Friday, March 21, 2008

Closing the Achievement Gap - Freakonomics Discussion

Freakonomics features a discussion on closing the achievement gap. Caroline Hoxby, Daniel Hurley, Richard J. Murnane, and Andrew Rotherham comment on the solution.

Of course, as Caroline Hoxby comments, we need to focus on teachers. Recruiting great teachers, making places where these great teachers will want to work and continue to work, and rewarding teachers for their work.

I like what Daniel Hurley, director of state relations and policy analysis at the American Association of State Colleges and Universities, says about enhancing visibility of the problem. This is a huge issue, we need to bring this education crisis- a civil rights issue - the the forefront of our politics.

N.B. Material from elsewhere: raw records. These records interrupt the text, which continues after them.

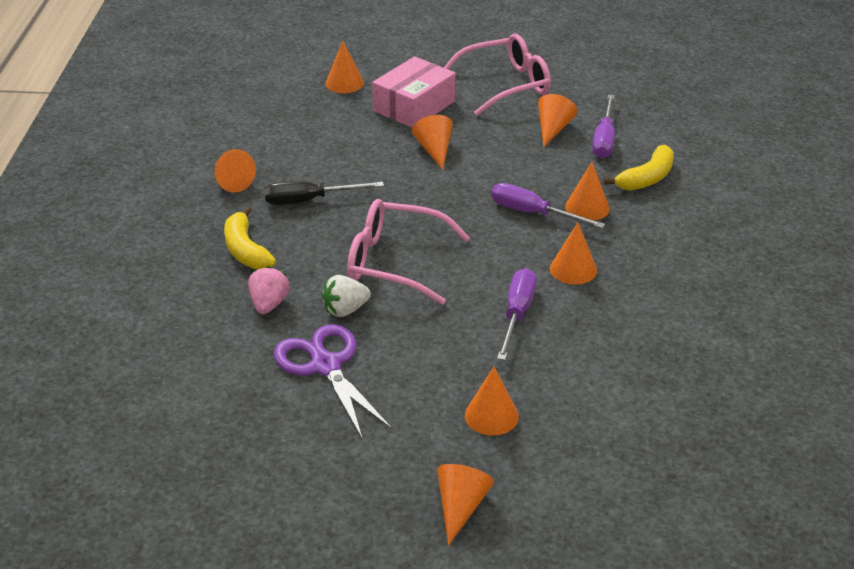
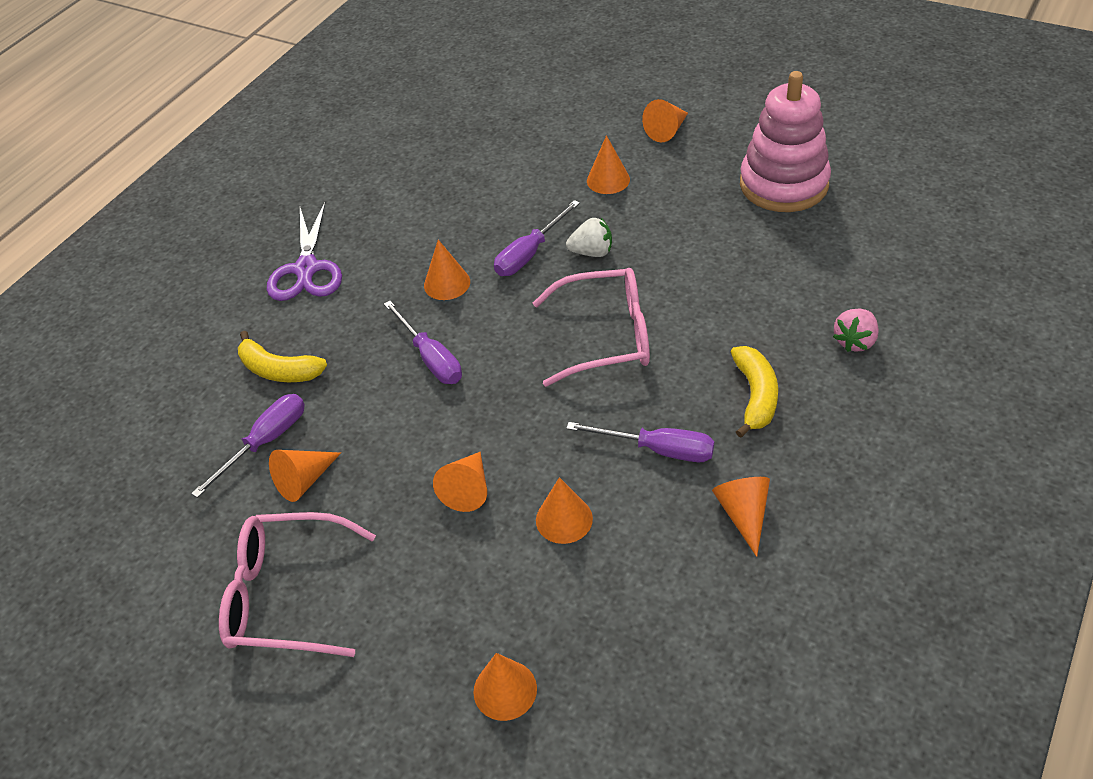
camera: 150 degrees left, 10 degrees up
pink strawberry [248,266,290,314] -> pink strawberry moved to [833,309,879,352]
black screwdriver [264,181,384,205] -> purple screwdriver [566,422,714,462]
purple scissors [274,324,392,440] -> purple scissors moved to [267,202,342,301]
white strawberry [322,275,371,317] -> white strawberry moved to [566,218,612,257]
pink glasses [347,199,470,305] -> pink glasses turned 45 degrees counterclockwise [533,268,650,387]
pink box [372,56,456,128] -> none
orange cone [565,162,610,221] -> orange cone moved to [536,477,593,544]
yellow banana [604,145,674,191] -> yellow banana turned 135 degrees counterclockwise [238,331,327,382]
none -> pink stacking toy [740,71,831,212]

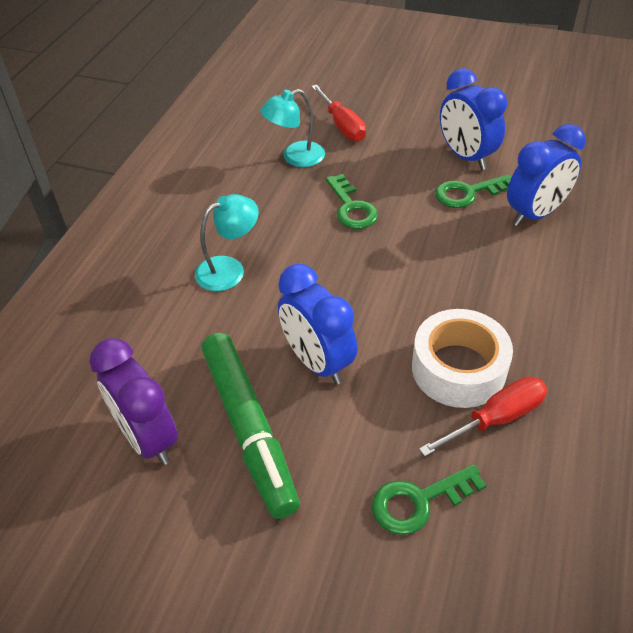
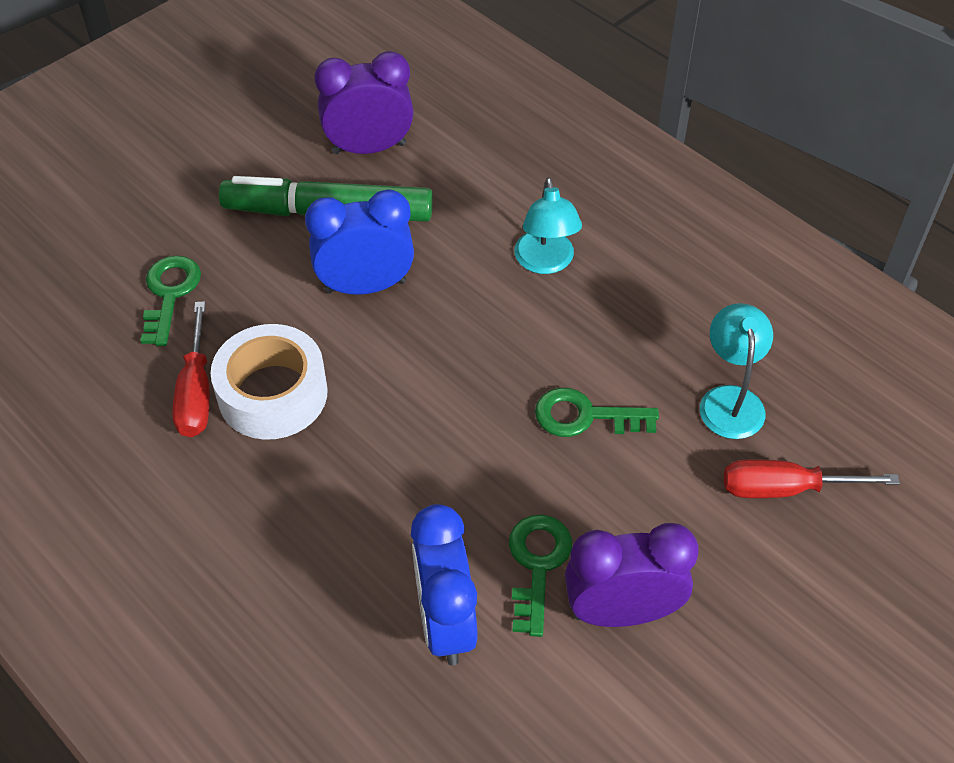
camera: 115 degrees right, 5 degrees up
blue clock [440,68,507,170] -> purple clock [565,523,699,627]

To close the achievement gap, we need to close the gaps in our schools--by desegregating them. Richard J. Murnane, professor of education and society at Harvard comments on focusing on the reversal of Supreme Court decisions that have maintained the segregation of American schools. Jonathan Kozol's Shame of the Nation: The Restoration of Apartheid Schooling in America is a great read that talks about the need for a movement to desegregate our schools.

At the same time, we need to acknowledge that improving our education system is not going to be easy. We're not going to improve achievement, increase graduation rates, and encourage students to go on to higher education by simply testing them twice as much, or by simply doubling the salaries of our teachers.

We've got to realize that these are complicated issues. We must create schools that are student-focused, putting transformation and problem-posing at the center of education rather than continuing the banking model that is so widely unquestioned and accepted. We now focus on student "achievement." What if we changed this to "continued curiousity" or "knowledge seeking" or "meaning making." We can't be afraid for our students to ask questions about the injustices and gaps that exists, for them to get angry, and for them to make changes. This is how real change will happen- that is how we will close the gap.